Omit the pictures, then reproduce every remaining record exactly.

[Saved entries]
=-=-=-=-=

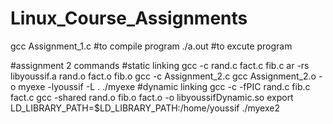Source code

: # Linux_Course_Assignments
gcc Assignment_1.c #to compile program
./a.out #to excute program

#assignment 2 commands
  #static linking
  gcc -c rand.c fact.c fib.c
  ar -rs libyoussif.a rand.o fact.o fib.o
  gcc -c Assignment_2.c
  gcc Assignment_2.o -o myexe -lyoussif -L .
  ./myexe
  #dynamic linking
  gcc -c -fPIC rand.c fib.c fact.c
  gcc -shared rand.o fib.o fact.o -o libyoussifDynamic.so
  export LD_LIBRARY_PATH=$LD_LIBRARY_PATH:/home/youssif
  ./myexe2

=-=-=-=-=

Final answer
Source code

: # Linux_Course_Assignments
gcc Assignment_1.c #to compile program
./a.out #to excute program

#assignment 2 commands
  #static linking
  gcc -c rand.c fact.c fib.c
  ar -rs libyoussif.a rand.o fact.o fib.o
  gcc -c Assignment_2.c
  gcc Assignment_2.o -o myexe -lyoussif -L .
  ./myexe
  #dynamic linking
  gcc -c -fPIC rand.c fib.c fact.c
  gcc -shared rand.o fib.o fact.o -o libyoussifDynamic.so
  export LD_LIBRARY_PATH=$LD_LIBRARY_PATH:/home/youssif
  ./myexe2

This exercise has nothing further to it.